On one of the decks the popular music of “Zorba’s Dance” could be heard after breakfast. It was a Greek dance group I formed after a young woman asked me to teach her and her friends the dance. She had a record player and I had the record. Admittedly, I was not very good at this Greek dance, but I knew the basic steps and my moves were as good as Anthony Quinn’s! I regret I did not own a camera then. But pictures of me dancing on the deck with all the girls are still embedded vividly in my mind.

By far the most memorable event happened on a sunlit afternoon as we were on the upper deck. In the distance we saw the Queen Elizabeth on her way to England. The two ships greeted each other with blasts of their horns. Of course we heard Mary’s blasts in their full volume as we waved excitedly to the people on the other ship. But each time Elizabeth returned the greeting to her sister we heard it as a muffled echo from the distance. It was a special treat for us to have witnessed this in the middle of the ocean. I now feel as if I took part in a historical event with the two ‘Queens’ as protagonists.

When we finally saw land on August 17, I overhead other passengers saying it was Montauk Point, Long Island, where a lighthouse piercing the sky in the misty morning horizon looked like a tall figure welcoming us. Soon after, the ship sailed past it going westward, hugging Long Island’s south shore which we could clearly see. I knew nothing about Long Island and Montauk Point then. And I had no clue where Merrick, NY, my friends’ town, was. But a passenger I was talking to about my destination pointed to the shore and showed me Merrick.

Not long after, we entered New York Bay and a majestic bridge appeared hanging over the water like a work of art. It was the Verrazano Bridge, as I heard from others, which opened the year before. For a moment, an illusion of perspective made some of us wonder half-jokingly if the ship would have enough space to go under.
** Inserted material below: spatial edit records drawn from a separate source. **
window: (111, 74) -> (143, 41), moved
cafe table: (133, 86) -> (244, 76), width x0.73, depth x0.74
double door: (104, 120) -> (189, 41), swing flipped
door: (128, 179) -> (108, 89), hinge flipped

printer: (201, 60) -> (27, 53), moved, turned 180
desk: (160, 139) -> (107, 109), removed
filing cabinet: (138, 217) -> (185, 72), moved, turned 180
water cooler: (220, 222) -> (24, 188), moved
Of course, it was a silly thought and the ‘Queen’ had no problem clearing it.

The Statue of Liberty was now visible. With an outstretched arm holding the torch, Lady Liberty in all her majesty welcomed us to America. Ahead, New York’s skyscrapers reaching upwards through the brilliant sky looked like ceremonial figures standing in formation to receive us. Entering New York Harbor was an unforgettable thrill! Everything I knew about immigrants who sailed to America long before me unfolded in my head. My own hardships at that time were nothing compared to what thousands of them suffered. I was about to arrive in New York after a fabulous voyage on a luxury ship. And soon I was to be welcomed by good friends in a language I spoke well. I was lucky and privileged indeed.

We docked around noon on Tuesday, August 17, 1965, and soon after I set foot on American soil. My friends were waiting for me and our reunion was a happy event. Outside, a porter loaded my luggage in their station wagon and we headed for Long Island. When we reached Merrick we first stopped to eat at a local McDonald’s. That was my first meal in America and my initiation to American fast food.
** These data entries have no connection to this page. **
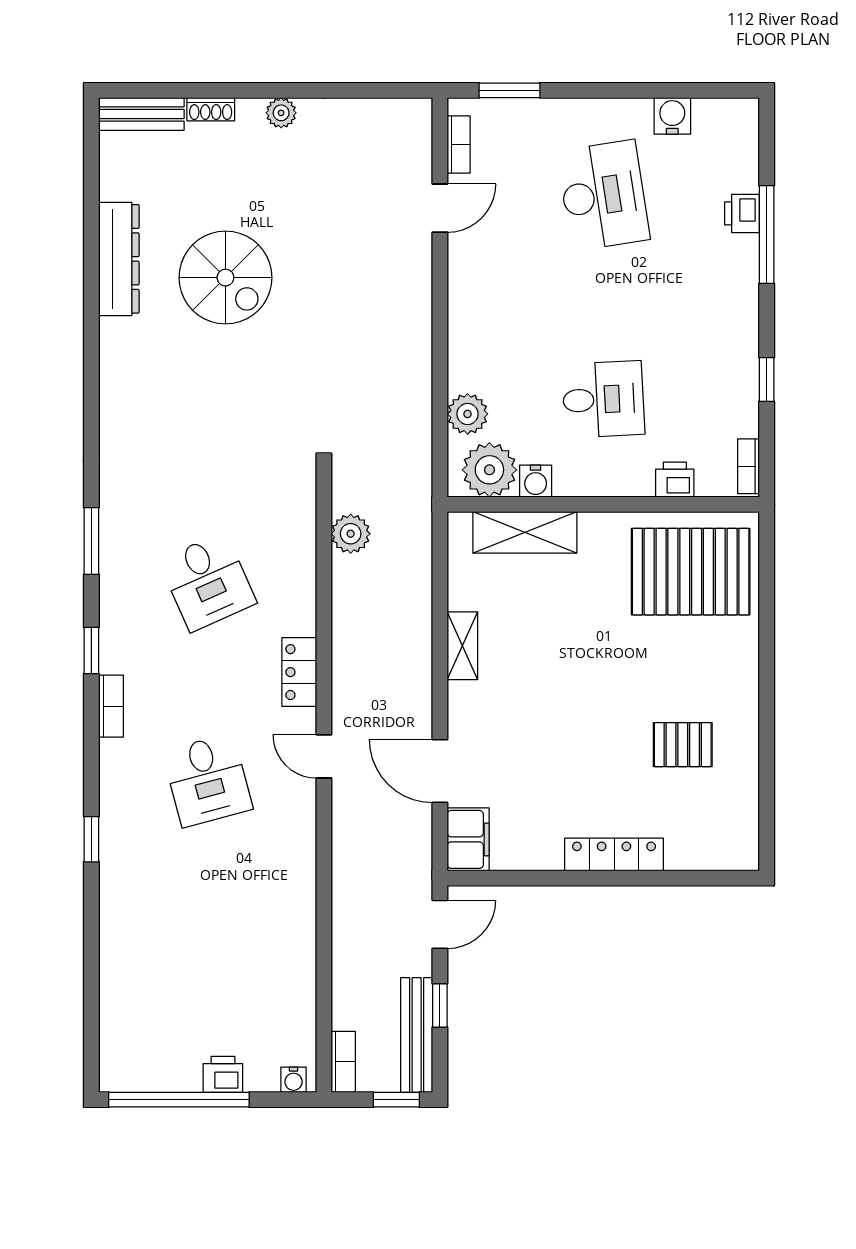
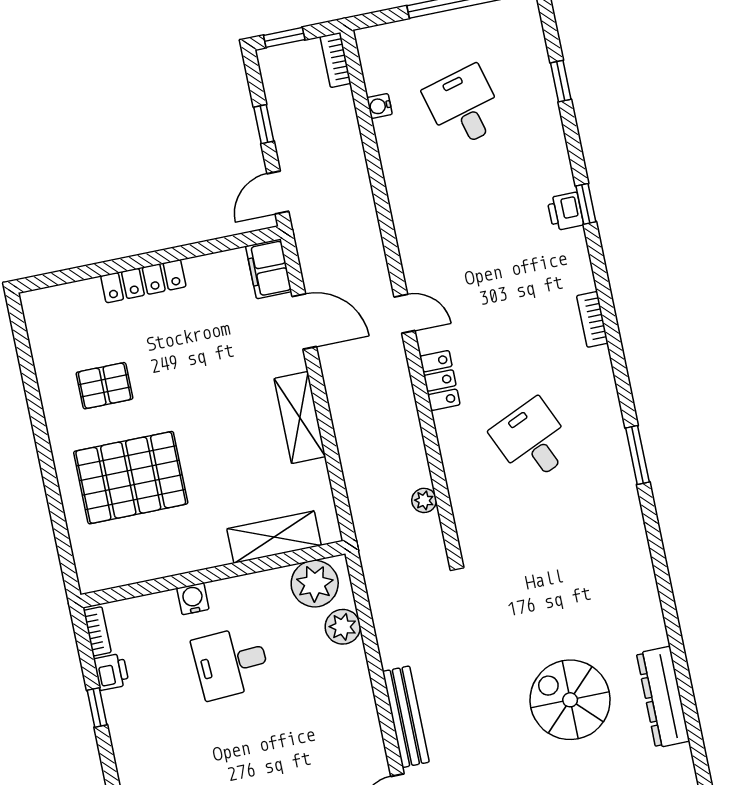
printer: (675, 480) -> (111, 672), moved, turned -90
water cooler: (536, 481) -> (193, 599), moved
plant: (351, 534) -> (424, 500), width x0.73, depth x0.73
pallet: (691, 572) -> (131, 478), moved
shelving: (462, 646) -> (300, 418), width x1.50, depth x1.33
window: (91, 650) -> (561, 81), moved
desk: (208, 780) -> (464, 107), moved
bench: (417, 1035) -> (406, 717), moved
printer: (223, 1074) -> (565, 211), moved, turned 90
water cooler: (294, 1080) -> (379, 106), moved, turned -90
After so many years, I am still here, but sadly not my friends. Long Island became my home where I realized my dreams, just as Marietta had predicted. My roots are deep here: I completed my studies, had a professional career, and raised a family. Whenever we visit the East End with family or guests, we often include the Montauk Point Lighthouse and instantly I replay the scene of seeing it first from the deck of Queen Mary that summer of 1965. Being in this area fills me with nostalgia and stirs my emotions because this was the first place of America I saw. I feel the same walking around Southampton because it reminds me of the port of Southampton in England, where my memorable trip to America started thanks to my friends. And if by a miracle they could read this, “Thank you again for changing my life.”